CC: Amen! Het management vindt nu op het achterhandje allerlei bureaucratie uit. Het doet nauwelijks iets aan facilitering. Managers zijn alleen betrokken op hun positie. Hoge uitval hangt samen met de overdracht van zinloze ballast door ‘t management.
* Zeggenschap moet liggen bij leraren en docenten.
CC: Amen! Besturen van ROC’s (CvB’s) moeten een veel hoger democratisch gehalte gaan krijgen.
Ik zou zelf nog wat punten toevoegen als
* het ontwikkelen van intrinsieke motivatie (motivatie van binnen uit) van leerlingen en docenten zou de eerste prioriteit moeten hebben
* ROC’s moeten zich omvormen naar loopbaancentra, waarbij het leren van een beroep en niet het diploma centraal staat. Het echte leren vindt buiten plaats. Leren gaat van binnen naar buiten
* Dat laatste betekent dat de leraren aan hun externe gerichtheid werken, maar juist dat staat het management niet toe; hun voortdurende focus op zinloze ballast trekt voortdurend de aandacht van buiten naar binnen
Vragen aan Corneille Colombe
Enkele vragen CC,
*Wat bedoel je precies met ‘maar vergroot de aandacht voor sociale en organisatorische vaardigheden’.

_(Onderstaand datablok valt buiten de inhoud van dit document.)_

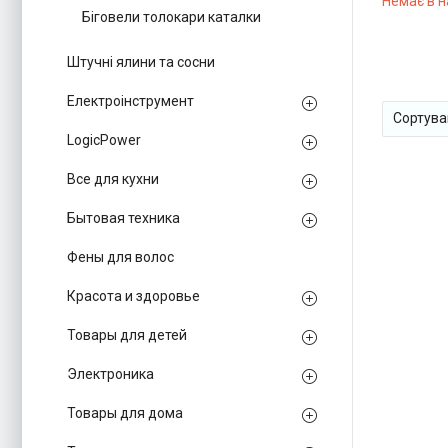
Немає в н
Біговели толокари каталки
Штучні ялини та сосни
Електроінструмент
LogicPower
Все для кухни
Бытовая техника
Фены для волос
Красота и здоровье
Товары для детей
Электроника
Товары для дома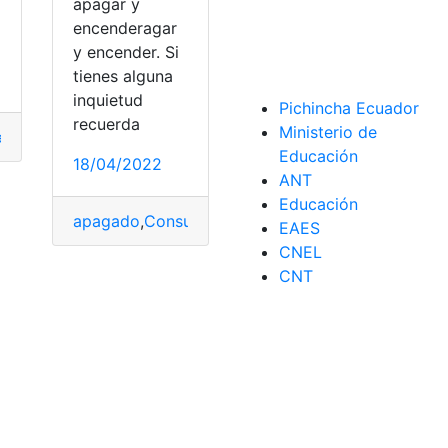
apagar y
encenderagar
y encender. Si
tienes alguna
inquietud
Pichincha Ecuador
recuerda
Ministerio de
encender
,
Enrutador
,
Router
,
wiffi
Educación
18/04/2022
ANT
Educación
apagado
,
Consumo
,
encender
,
Gastos
,
luz
EAES
CNEL
CNT
Componentes
,
Comprobar
,
Conexión
,
Configuración
,
Consol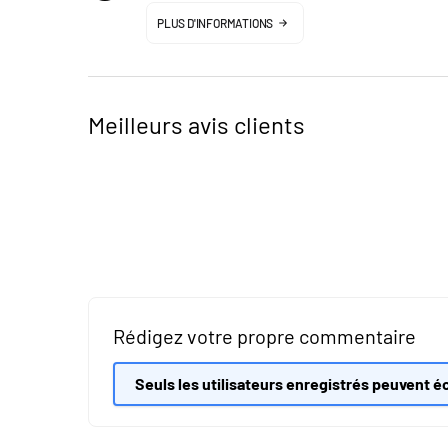
PLUS D'INFORMATIONS
Meilleurs avis clients
Rédigez votre propre commentaire
Seuls les utilisateurs enregistrés peuvent éc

*En wat bedoel je met ‘geef intrinsieke motivatie net zoveel aandacht als vaardigheden’ en met ‘het ontwikkelen van intrinsieke motivatie (motivatie van binnen uit) van leerlingen en docenten heeft de eerste prioriteit’.
Jouw voorstel
‘ROC’s moeten zich omvormen naar loopbaancentra, waarbij het leren van een beroep en niet het diploma centraal staat. Het echte leren vindt buiten plaats. Leren gaat van binnen naar buiten’

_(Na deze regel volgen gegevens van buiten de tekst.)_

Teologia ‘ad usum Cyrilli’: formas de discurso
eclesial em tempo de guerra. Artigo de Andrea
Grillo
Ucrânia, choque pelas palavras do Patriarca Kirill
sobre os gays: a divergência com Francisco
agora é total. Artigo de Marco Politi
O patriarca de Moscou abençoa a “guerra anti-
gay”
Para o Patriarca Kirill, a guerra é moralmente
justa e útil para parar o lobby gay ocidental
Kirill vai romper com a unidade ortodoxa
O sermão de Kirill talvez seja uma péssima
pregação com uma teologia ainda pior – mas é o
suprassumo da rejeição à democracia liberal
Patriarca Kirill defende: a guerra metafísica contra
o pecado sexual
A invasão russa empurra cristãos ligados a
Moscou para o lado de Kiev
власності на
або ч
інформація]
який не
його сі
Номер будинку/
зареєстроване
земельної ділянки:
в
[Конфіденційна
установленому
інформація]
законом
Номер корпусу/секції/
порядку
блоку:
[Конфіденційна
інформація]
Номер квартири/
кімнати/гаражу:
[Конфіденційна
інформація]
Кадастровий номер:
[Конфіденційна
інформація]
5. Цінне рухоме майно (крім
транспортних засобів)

komt min of meer neer op het opheffen van ROC’s als school. Denk jij aan leren in een bedrijf, zoals in Duitsland? Of begrijp ik je verkeerd?
intrinsieke motivatie
Leren gaat van binnen naar buiten: binnen antwoorden leren geven op wat je eigenlijk wilt en buiten veel en vaak beroepsmogelijkheden uitoefenen.
Om motivatie in een kort bestek uit te leggen?! Kijk, intrinsieke motivatie is een belangrijke bouwsteen van beroepsontwikkeling. Intrinsieke motivatie, of beter gezegd de kennisontwikkeling van de drive van-binnen-uit, wordt vaktechnisch gezien sterk bepaald door:
• de uitdaging om iets professioneels (vakinhoudelijk) te doen,
• de confrontatie met de effecten van die drive op een onverhulde, niet-zachte manier
• de directheid en oprechtheid van de feedback die de leerling ervaart,
• de variatie van de projecten waar hij mee te maken krijgt
• de vrijheid om de eigen structuur te maken.
Vertaald naar het docentschap, intrinsieke motivatie wordt kapot gemaakt als bijvoorbeeld het management, ik noem maar wat, de inhoud van het docentschap uitholt, de directe confrontatie uit de weg gaat, onoprecht en indirect zijn positie uitbuit, docenten dwingt om gedwongen winkelnering (als competentieonderwijs) te doen, enzovoort.
ROC’s kunnen wat mij betreft inderdaad opgeheven worden, op school leren leerlingen eigenlijk vooral zinloos gedrag. Het voorbeeld van Duitsland met z’n nadruk op ambachtelijkheid, en op de drieslag leerling, gezel, meester is zo gek nog niet.
effecten van die drive op een onverhulde manier…
Beste CC, ik moet drie keer lezen wat je schrijft, in dit stuk! Wat bedoel je met ‘de confrontatie met de effecten van die drive op een onverhulde, niet zachte manier?” En hoe kan feedback nu oprecht en direct zijn? Degene die feedback geeft, kan oprecht zijn. Feedback zelf is slechts ‘feedback’.
En hoe bedoel je dat intrinsieke motivatie een belangrijke bouwsteen van beroepsontwikkeling is? Bouwstenen van ontwikkeling vind ik niet mooi of helder gezegd. Mijn oude docent aan de pedagogische academie zou de vloer met jouw taal hebben aangeveegd!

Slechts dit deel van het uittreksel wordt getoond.